# Requirement
Please set down exactly the lines of the listing below from the line containing "thumb mcp: (368, 644)" through the line containing "pinky tip: (584, 280)", both lines included, leaving out all other lines.

Segment Start: Excerpted records

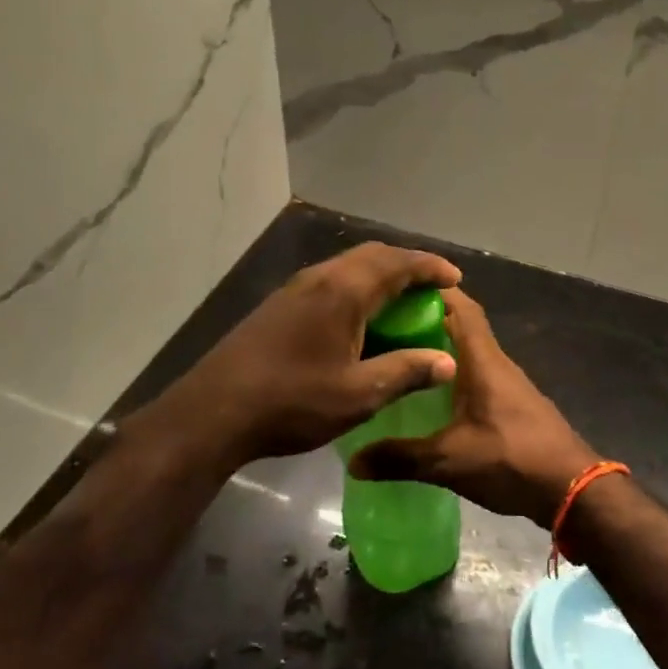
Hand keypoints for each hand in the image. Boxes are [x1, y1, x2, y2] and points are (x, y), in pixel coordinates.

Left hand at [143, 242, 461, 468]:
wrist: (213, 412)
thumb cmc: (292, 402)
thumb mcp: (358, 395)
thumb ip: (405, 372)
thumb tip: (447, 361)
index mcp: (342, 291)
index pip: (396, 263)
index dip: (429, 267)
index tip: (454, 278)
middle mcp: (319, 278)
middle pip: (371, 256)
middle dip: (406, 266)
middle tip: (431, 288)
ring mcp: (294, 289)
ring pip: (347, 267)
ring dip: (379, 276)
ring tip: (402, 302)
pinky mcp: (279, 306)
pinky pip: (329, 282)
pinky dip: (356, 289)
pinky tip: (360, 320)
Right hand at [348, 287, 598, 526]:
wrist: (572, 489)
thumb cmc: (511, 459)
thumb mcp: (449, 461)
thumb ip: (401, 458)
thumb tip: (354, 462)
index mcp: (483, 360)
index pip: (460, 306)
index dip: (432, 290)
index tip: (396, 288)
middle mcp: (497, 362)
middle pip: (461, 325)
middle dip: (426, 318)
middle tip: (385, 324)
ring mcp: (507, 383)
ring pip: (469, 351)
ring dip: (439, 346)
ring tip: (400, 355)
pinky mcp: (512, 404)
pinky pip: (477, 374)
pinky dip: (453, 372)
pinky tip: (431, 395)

Segment End: Excerpted records
Segment Start: Excerpted records

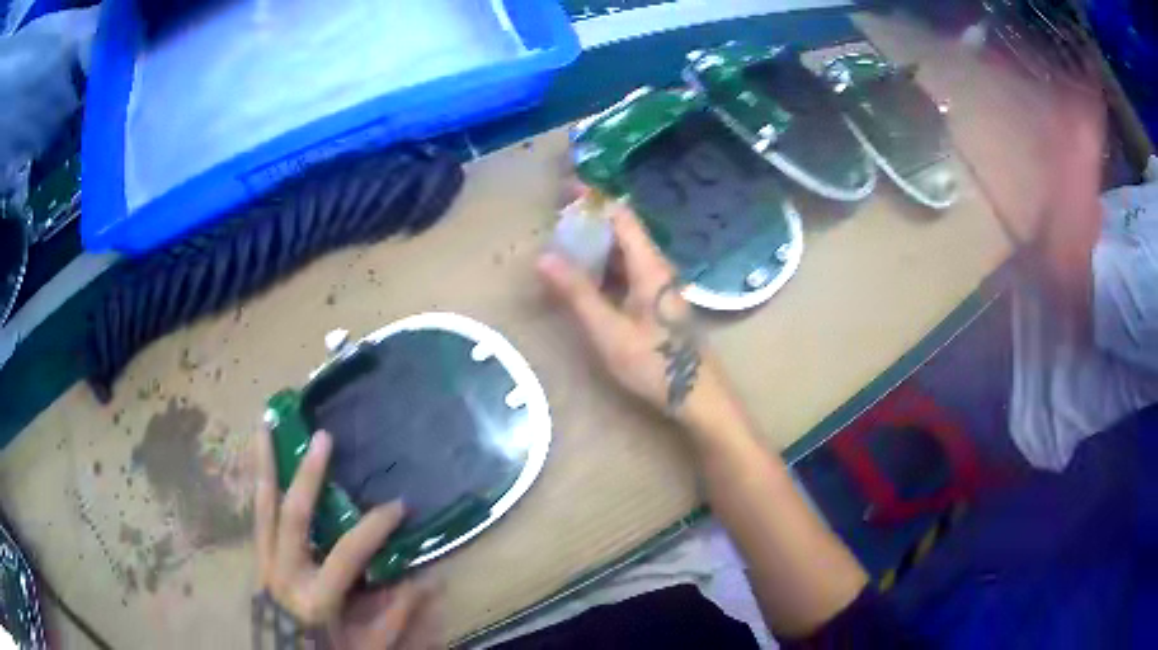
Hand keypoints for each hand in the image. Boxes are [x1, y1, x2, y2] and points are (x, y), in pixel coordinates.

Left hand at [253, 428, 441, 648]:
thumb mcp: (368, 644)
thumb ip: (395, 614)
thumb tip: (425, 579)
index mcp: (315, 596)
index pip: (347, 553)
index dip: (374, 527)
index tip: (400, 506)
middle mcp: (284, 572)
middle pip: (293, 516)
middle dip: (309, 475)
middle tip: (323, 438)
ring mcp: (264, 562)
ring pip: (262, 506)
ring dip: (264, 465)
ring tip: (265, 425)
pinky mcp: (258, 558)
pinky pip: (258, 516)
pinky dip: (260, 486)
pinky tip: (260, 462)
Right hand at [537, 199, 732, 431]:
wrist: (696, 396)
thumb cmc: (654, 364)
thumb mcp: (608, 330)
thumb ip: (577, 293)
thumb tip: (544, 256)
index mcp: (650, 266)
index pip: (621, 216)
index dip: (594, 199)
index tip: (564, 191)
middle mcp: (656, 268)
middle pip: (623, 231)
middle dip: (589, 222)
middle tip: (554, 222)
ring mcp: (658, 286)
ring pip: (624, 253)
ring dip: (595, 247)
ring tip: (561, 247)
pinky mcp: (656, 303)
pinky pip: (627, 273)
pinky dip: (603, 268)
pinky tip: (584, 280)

Segment End: Excerpted records

# Task solution
thumb mcp: (368, 644)
thumb ip: (395, 614)
thumb tip: (425, 579)
index mcp: (315, 596)
index pip: (347, 553)
index dip: (374, 527)
index tip: (400, 506)
middle mcp: (284, 572)
middle pip: (293, 516)
middle dip: (309, 475)
middle tip: (323, 438)
ring mcp: (264, 562)
ring pip: (262, 506)
ring dip: (264, 465)
ring tip: (265, 425)
pinky mcp: (258, 558)
pinky pip: (258, 516)
pinky dip: (260, 486)
pinky tip: (260, 462)
Right hand at [537, 199, 732, 431]:
wrist: (696, 396)
thumb cmc: (654, 364)
thumb mcp: (608, 330)
thumb ip: (577, 293)
thumb tip: (544, 256)
index mcp: (650, 266)
index pip: (621, 216)
index dip: (594, 199)
index tip: (564, 191)
middle mcp: (656, 268)
middle pip: (623, 231)
middle dip: (589, 222)
middle tip: (554, 222)
ring mcp: (658, 286)
ring pip: (624, 253)
ring dip: (595, 247)
ring tip: (561, 247)
pinky mcp: (656, 303)
pinky pip: (627, 273)
pinky dip: (603, 268)
pinky tip: (584, 280)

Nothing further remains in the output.